By Jonathan Hickman (Writer), Alessandro Vitti (Artist), and Sunny Gho of IFS (Colors)
Some Thoughts Before The Review: While it’s slightly sidetracked the main Secret Warriors plot, I’ve been enjoying “God of Fear, God of War” quite a bit. The dynamic between Ares and Phobos has been so well written that both characters have climbed up a few spots on my list of favorite Marvel characters.
The Story: H.A.M.M.E.R. and the Dark Avengers launch a strike on one of Fury’s bases. The kids fight back with all they’ve got as the base’s self-destruction sequence counts down. Meanwhile, Nick Fury and John Garrett continue the investigation that leads to the events that take place in Dark Reign: The List – Secret Warriors.
What’s Good: For as much as I like Nick Fury and the way Jonathan Hickman writes the character, I’ve been waiting for kids to finally take front and center in Secret Warriors. In Secret Warriors #9, the kids finally get another chance to shine and that’s really the issue’s greatest strength. Fury wouldn’t have picked the team members if they weren’t capable to taking the fight to the bad guys, but until now, few issues of Secret Warriors have shown exactly why Fury chose the kids that he did. Seeing the Warriors stand tall against the Dark Avengers is a real treat that goes a long way towards establishing and legitimizing Hickman’s team in the Marvel Universe. From Yo-Yo’s epic return to Edin Fesi’s explanation of the logic behind his powers, it’s clear that, as far as bringing the pain is concerned, the Warriors have serious legs as a team for the future.
I continue to find myself impressed by Jonathan Hickman’s character work. He never allows the reader to forget that the Warriors are, for the most part, just kids helping to fight the good fight. From the way the team members interact with each other to the individual personalities that are starting to form, Hickman does a fine job of keeping the series grounded and defined by the characters.
Artist Alessandro Vitti handles all the action in Secret Warriors #9 really well. It’s chaotic and crazy, yet executed in a way that’s easy to follow and a blast to look at. On nearly every page of action something really cool happens. My favorite thing, Yo-Yo going all “Ed Norton in Fight Club” on Hawkeye/Bullseye.

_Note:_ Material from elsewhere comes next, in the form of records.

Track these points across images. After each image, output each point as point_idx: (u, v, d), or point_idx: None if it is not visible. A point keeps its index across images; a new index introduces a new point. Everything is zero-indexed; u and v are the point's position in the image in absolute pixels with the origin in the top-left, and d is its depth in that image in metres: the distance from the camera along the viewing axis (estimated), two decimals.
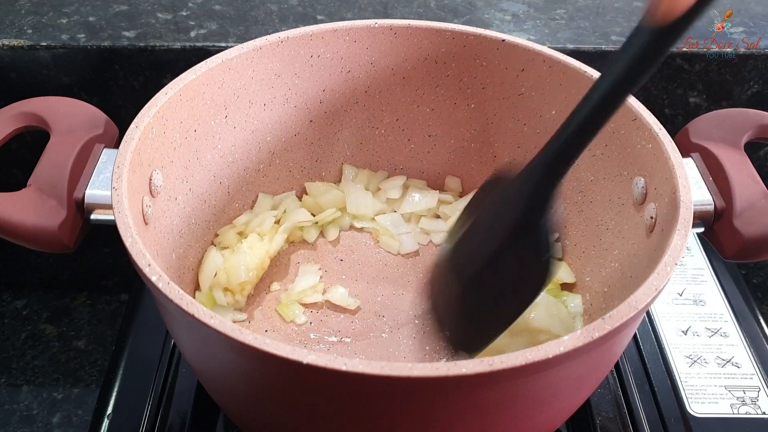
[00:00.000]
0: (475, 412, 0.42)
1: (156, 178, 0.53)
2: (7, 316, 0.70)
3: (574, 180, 0.62)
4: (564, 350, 0.38)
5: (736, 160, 0.54)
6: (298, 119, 0.65)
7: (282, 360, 0.37)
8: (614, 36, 0.78)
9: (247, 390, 0.47)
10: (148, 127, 0.51)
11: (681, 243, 0.45)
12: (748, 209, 0.52)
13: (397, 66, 0.64)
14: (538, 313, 0.56)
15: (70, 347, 0.67)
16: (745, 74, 0.77)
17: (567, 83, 0.59)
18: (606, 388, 0.59)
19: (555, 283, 0.63)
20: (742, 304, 0.67)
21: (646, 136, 0.53)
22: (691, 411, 0.58)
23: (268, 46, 0.59)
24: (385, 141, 0.69)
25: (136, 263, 0.43)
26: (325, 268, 0.65)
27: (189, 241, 0.60)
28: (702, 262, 0.70)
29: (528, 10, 0.82)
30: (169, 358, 0.60)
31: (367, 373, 0.37)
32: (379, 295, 0.62)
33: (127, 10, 0.79)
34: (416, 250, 0.67)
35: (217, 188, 0.62)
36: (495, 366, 0.37)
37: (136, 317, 0.64)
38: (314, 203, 0.68)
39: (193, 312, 0.40)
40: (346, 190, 0.68)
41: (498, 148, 0.67)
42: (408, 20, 0.63)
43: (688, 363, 0.61)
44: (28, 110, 0.56)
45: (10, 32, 0.74)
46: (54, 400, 0.63)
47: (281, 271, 0.65)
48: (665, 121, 0.76)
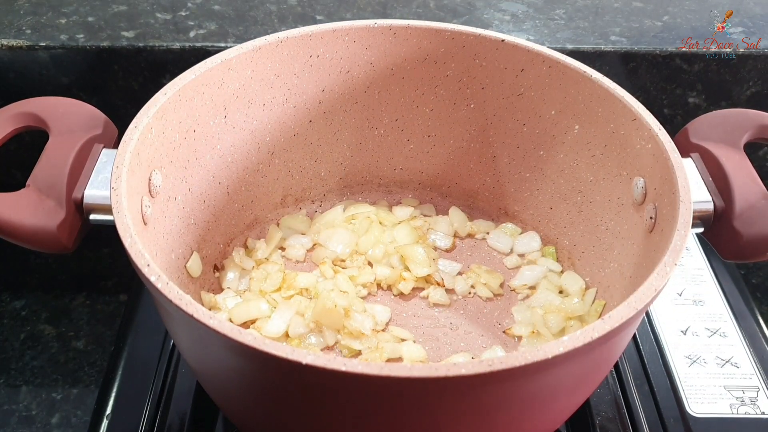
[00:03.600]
0: (475, 413, 0.42)
1: (155, 178, 0.53)
2: (6, 316, 0.70)
3: (574, 180, 0.62)
4: (563, 350, 0.38)
5: (735, 161, 0.54)
6: (297, 119, 0.65)
7: (281, 360, 0.37)
8: (613, 36, 0.78)
9: (247, 390, 0.47)
10: (147, 127, 0.51)
11: (680, 243, 0.45)
12: (748, 210, 0.52)
13: (396, 66, 0.64)
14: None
15: (69, 348, 0.67)
16: (744, 74, 0.77)
17: (566, 83, 0.59)
18: (605, 389, 0.59)
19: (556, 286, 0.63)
20: (742, 305, 0.67)
21: (646, 136, 0.53)
22: (690, 411, 0.58)
23: (267, 46, 0.59)
24: (385, 141, 0.69)
25: (135, 263, 0.43)
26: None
27: (188, 242, 0.60)
28: (701, 263, 0.70)
29: (527, 10, 0.82)
30: (168, 359, 0.60)
31: (366, 373, 0.37)
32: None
33: (126, 11, 0.79)
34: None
35: (217, 188, 0.62)
36: (494, 366, 0.37)
37: (135, 318, 0.64)
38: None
39: (192, 312, 0.40)
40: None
41: (497, 149, 0.67)
42: (407, 20, 0.62)
43: (688, 363, 0.61)
44: (27, 110, 0.56)
45: (9, 32, 0.74)
46: (53, 401, 0.63)
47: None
48: (664, 121, 0.76)
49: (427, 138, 0.69)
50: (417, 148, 0.69)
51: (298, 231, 0.69)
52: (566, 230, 0.65)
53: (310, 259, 0.67)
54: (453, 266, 0.66)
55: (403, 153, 0.70)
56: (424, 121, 0.68)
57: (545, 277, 0.64)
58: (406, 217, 0.70)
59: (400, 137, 0.69)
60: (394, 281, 0.64)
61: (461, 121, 0.67)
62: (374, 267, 0.65)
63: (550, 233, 0.66)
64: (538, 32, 0.78)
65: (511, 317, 0.62)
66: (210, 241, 0.63)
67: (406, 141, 0.69)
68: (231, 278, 0.63)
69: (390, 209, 0.71)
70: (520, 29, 0.79)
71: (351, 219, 0.69)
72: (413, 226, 0.69)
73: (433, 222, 0.70)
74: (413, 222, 0.69)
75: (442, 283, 0.64)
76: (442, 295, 0.63)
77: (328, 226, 0.68)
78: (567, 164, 0.63)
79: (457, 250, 0.68)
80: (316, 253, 0.67)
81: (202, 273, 0.61)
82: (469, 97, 0.65)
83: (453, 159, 0.69)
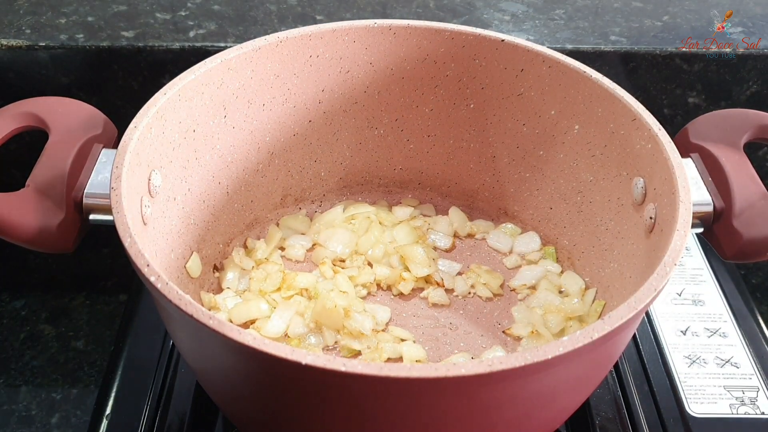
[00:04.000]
0: (474, 413, 0.42)
1: (155, 178, 0.53)
2: (5, 316, 0.70)
3: (574, 180, 0.62)
4: (563, 351, 0.38)
5: (735, 161, 0.54)
6: (297, 119, 0.65)
7: (281, 360, 0.37)
8: (613, 36, 0.78)
9: (246, 390, 0.47)
10: (146, 127, 0.51)
11: (680, 243, 0.45)
12: (748, 210, 0.52)
13: (396, 66, 0.64)
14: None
15: (69, 347, 0.67)
16: (744, 74, 0.77)
17: (566, 83, 0.59)
18: (605, 389, 0.59)
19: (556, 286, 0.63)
20: (741, 305, 0.66)
21: (646, 136, 0.53)
22: (690, 411, 0.58)
23: (267, 46, 0.59)
24: (384, 141, 0.69)
25: (134, 263, 0.43)
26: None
27: (188, 242, 0.60)
28: (701, 263, 0.70)
29: (527, 10, 0.82)
30: (168, 359, 0.60)
31: (366, 373, 0.37)
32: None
33: (125, 10, 0.79)
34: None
35: (216, 188, 0.62)
36: (494, 367, 0.37)
37: (135, 318, 0.64)
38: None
39: (192, 312, 0.40)
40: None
41: (497, 149, 0.67)
42: (407, 20, 0.62)
43: (687, 363, 0.61)
44: (27, 110, 0.56)
45: (9, 32, 0.74)
46: (53, 401, 0.63)
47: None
48: (664, 121, 0.76)
49: (426, 138, 0.69)
50: (417, 148, 0.69)
51: (297, 231, 0.69)
52: (566, 230, 0.65)
53: (309, 259, 0.67)
54: (453, 266, 0.66)
55: (402, 153, 0.70)
56: (423, 121, 0.68)
57: (545, 277, 0.64)
58: (405, 217, 0.70)
59: (399, 137, 0.69)
60: (393, 281, 0.64)
61: (461, 121, 0.67)
62: (374, 267, 0.65)
63: (549, 233, 0.66)
64: (537, 32, 0.78)
65: (510, 317, 0.62)
66: (210, 241, 0.63)
67: (405, 141, 0.69)
68: (231, 278, 0.63)
69: (390, 209, 0.71)
70: (519, 29, 0.79)
71: (351, 219, 0.69)
72: (413, 226, 0.69)
73: (433, 222, 0.70)
74: (413, 222, 0.69)
75: (442, 283, 0.64)
76: (442, 295, 0.63)
77: (328, 226, 0.68)
78: (567, 164, 0.63)
79: (456, 250, 0.68)
80: (316, 253, 0.67)
81: (202, 273, 0.61)
82: (469, 97, 0.65)
83: (453, 159, 0.69)
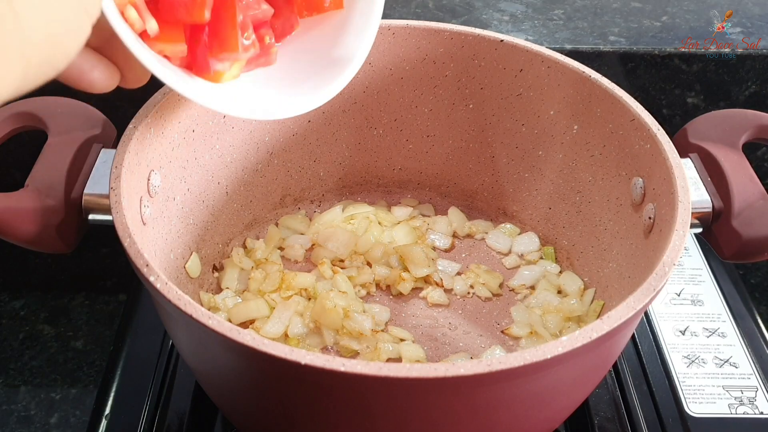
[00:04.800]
0: (474, 413, 0.42)
1: (154, 178, 0.53)
2: (4, 316, 0.70)
3: (573, 180, 0.62)
4: (562, 351, 0.38)
5: (734, 161, 0.54)
6: (296, 119, 0.65)
7: (280, 360, 0.37)
8: (612, 36, 0.78)
9: (245, 390, 0.47)
10: (146, 127, 0.51)
11: (679, 243, 0.45)
12: (747, 210, 0.52)
13: (395, 66, 0.64)
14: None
15: (68, 347, 0.67)
16: (743, 74, 0.77)
17: (565, 83, 0.59)
18: (604, 388, 0.59)
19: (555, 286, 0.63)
20: (740, 305, 0.67)
21: (645, 136, 0.53)
22: (688, 411, 0.58)
23: None
24: (383, 141, 0.69)
25: (134, 263, 0.43)
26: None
27: (187, 242, 0.60)
28: (700, 263, 0.71)
29: (526, 10, 0.82)
30: (167, 359, 0.60)
31: (365, 373, 0.37)
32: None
33: None
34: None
35: (216, 188, 0.62)
36: (493, 367, 0.37)
37: (134, 317, 0.64)
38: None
39: (191, 312, 0.40)
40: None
41: (496, 149, 0.67)
42: (406, 20, 0.62)
43: (686, 363, 0.61)
44: (26, 110, 0.56)
45: None
46: (52, 401, 0.63)
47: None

What’s Not So Good: Since I already knew how Nick Fury’s part of the story ended thanks to Marvel’s odd releasing schedule for The List, his entire segment felt painfully tacked on. I suppose it was a necessary part of the story, but knowing how it ended left the scene completely devoid of surprise or tension. More Hickman-written Nick Fury is always a good thing, but I wish I had yet to read The List – Secret Warriors.
Conclusion: Secret Warriors #9 is loaded with action and makes the team really look like a force to be reckoned with. Be sure to pick it up.